The only logical conclusion quickly became that I'd experienced an undocumented change in physiology brought about my exposure to a radiation that we identified as “Gamma Triple Prime”--this was somewhat erroneus, as closer examination revealed that it did not consist of photons at all, but the name stuck amongst some of the laymen working at the base, and when the laymen have named something, it is unfortunately quite difficult to reverse that process. I was unprepared to come forward with either a more accurate description of whatever the energy they had found was, and likewise unprepared to present my new vision or hunger for radiation to the others at the base. Everyone was on edge enough as it was, and still in mourning for many of their colleagues who had been present the night of the experiment. Perhaps more importantly, it seemed as though the changes to my physiology invited military applications. With only a little focus, I could easily manipulate ordinary light into higher, more destructive frequencies, or concentrate it into narrow beams. This was excellent for scientific research, but I feared it would also be excellent for, say, warfare, or any number of other applications that did not sit well with me.

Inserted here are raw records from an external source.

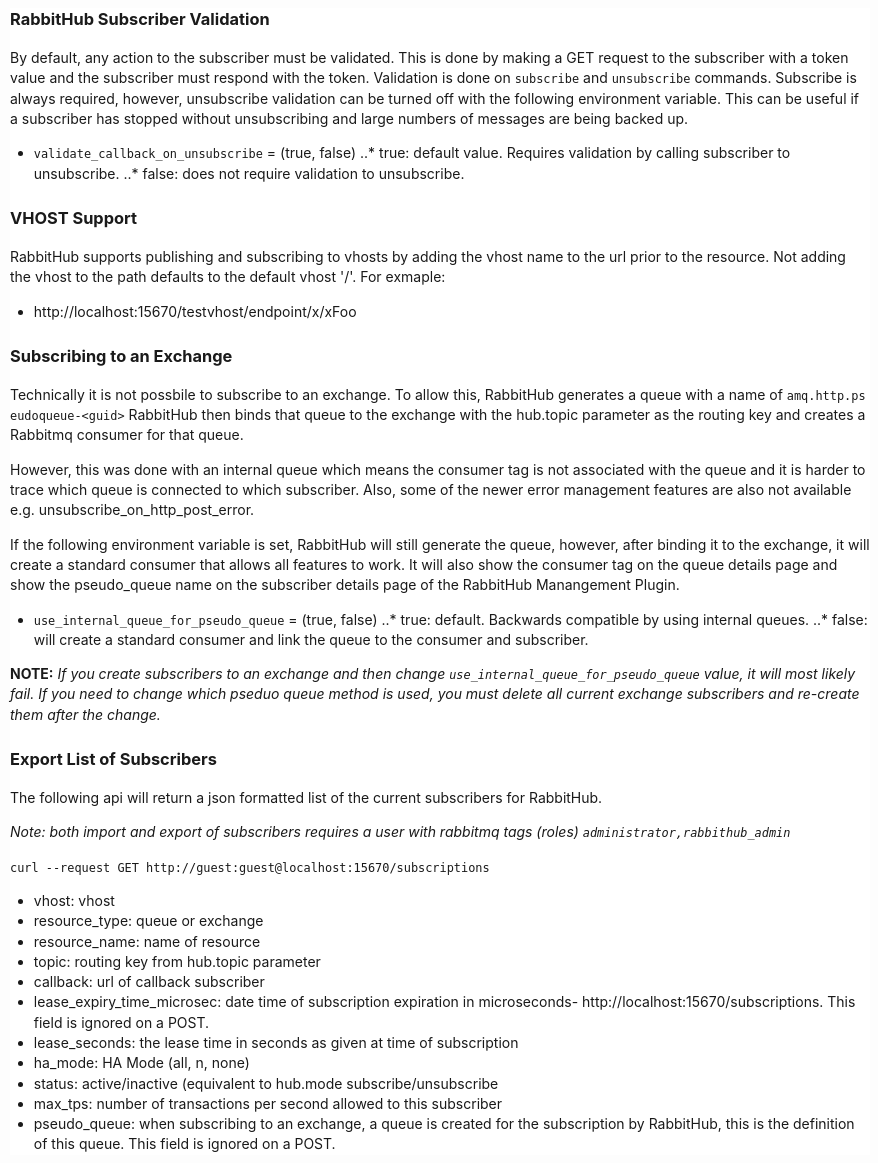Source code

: ### RabbitHub Subscriber Validation
By default, any action to the subscriber must be validated.  This is done by making a GET request to the subscriber with a token value and the subscriber must respond with the token. Validation is done on `subscribe` and `unsubscribe` commands.   Subscribe is always required, however, unsubscribe validation can be turned off with the following environment variable.  This can be useful if a subscriber has stopped without unsubscribing and large numbers of messages are being backed up.

* `validate_callback_on_unsubscribe` = (true, false)
 ..* true:  default value.  Requires validation by calling subscriber to unsubscribe.
 ..* false: does not require validation to unsubscribe.  
   

### VHOST Support

RabbitHub supports publishing and subscribing to vhosts by adding the vhost name to the url prior to the resource.  Not adding the vhost to the path defaults to the default vhost '/'.
For exmaple:

- http://localhost:15670/testvhost/endpoint/x/xFoo

### Subscribing to an Exchange
Technically it is not possbile to subscribe to an exchange.  To allow this, RabbitHub generates a queue with a name of 
     `amq.http.pseudoqueue-<guid>`
RabbitHub then binds that queue to the exchange with the hub.topic parameter as the routing key and creates a Rabbitmq 
consumer for that queue.  

However, this was done with an internal queue which means the consumer tag is not associated with the queue and it is harder to trace which queue is connected to which subscriber.  Also, some of the newer error management features are also not available e.g. 	unsubscribe_on_http_post_error.

If the following environment variable is set, RabbitHub will still generate the queue, however, after binding it to the exchange, it will create a standard consumer that allows all features to work.  It will also show the consumer tag on the queue details page and show the pseudo_queue name on the subscriber details page of the RabbitHub Manangement Plugin.

* `use_internal_queue_for_pseudo_queue` = (true, false)
 ..* true:  default.  Backwards compatible by using internal queues.
 ..* false: will create a standard consumer and link the queue to the consumer and subscriber. 

**NOTE:**  *If you create subscribers to an exchange and then change `use_internal_queue_for_pseudo_queue` value, it will most likely fail.  If you need to change which pseduo queue method is used, you must delete all current exchange subscribers and re-create them after the change.*

### Export List of Subscribers
The following api will return a json formatted list of the current subscribers for RabbitHub.

<em>Note:  both import and export of subscribers requires a user with rabbitmq tags (roles)  `administrator,rabbithub_admin`</em>

`curl --request GET http://guest:guest@localhost:15670/subscriptions`
  
 - vhost:  vhost
 - resource_type:  queue or exchange
 - resource_name:  name of resource
 - topic:          routing key from hub.topic parameter
 - callback:       url of callback subscriber
 - lease_expiry_time_microsec: date time of subscription expiration in microseconds- http://localhost:15670/subscriptions.  This field is ignored on a POST.  
 - lease_seconds:  the lease time in seconds as given at time of subscription
 - ha_mode:        HA Mode (all, n, none)
 - status:         active/inactive (equivalent to hub.mode subscribe/unsubscribe
 - max_tps:        number of transactions per second allowed to this subscriber
 - pseudo_queue:   when subscribing to an exchange, a queue is created for the subscription by RabbitHub, this is the definition of this queue.  This field is ignored on a POST.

I chose instead to work in private, as I was prone to doing, and to experiment as best I could with my abilities, working on developing instruments that could, in whatever way, mimic what I was doing. I'd sent in three papers with new theorums for review, and submitted patents for the equipment that enabled us to detect the energetic anomaly occurring one kilometer northeast of our laboratory. Research at the laboratory boomed—minor improvements in our knowledge of quantum physics enabled progress on wormhole technology, space travel, and materials sciences to expand exponentially. I soon was surrounded by a team of scientists who could at last keep up with and respect the demands I placed on them. Every morning at 7:30 am, we would wake up, eat breakfast, and go to work by 8:30. At three in the afternoon, after we broke for lunch, we would commence with more work, generally concluding at around eleven or twelve at night. I didn't feel alone, at all, in my mania any longer. The laboratory was surging back to life, outdoing all of our wildest expectations.

Perhaps we were a little bit too optimistic. The gravitation wave detected above the farm-- appearing to me to be a great purple column, housing a dense vortex—seemed a perfect oppurtunity to test our wormhole device. Unexpectedly, however, the wormhole device led to the total collapse of the phenomenon—the portal formed incompletely, leading to a leakage of so-called Gamma Triple Prime into the earth, and the breaking of an upper level of limestone, exposing a large sinkhole. The optimistic spirit of the past week and a half had been broken—we began to see that we'd gone to far before we were ready, that all of our advances were only fractions of what needed to be done. But I knew something more. Down on the ground, the accident had exposed the inhabitants of the small rural neighborhood to sufficient amounts of Gamma Triple Prime to put them through similar changes to what I'd experienced. I quickly presented the events to the chief military official at the base, Colonel Imes, warning him that anyone exposed to more than point zero five moles of the substance was likely to be at risk of major health complications. Understanding that the security of the base was at stake, we rushed into action.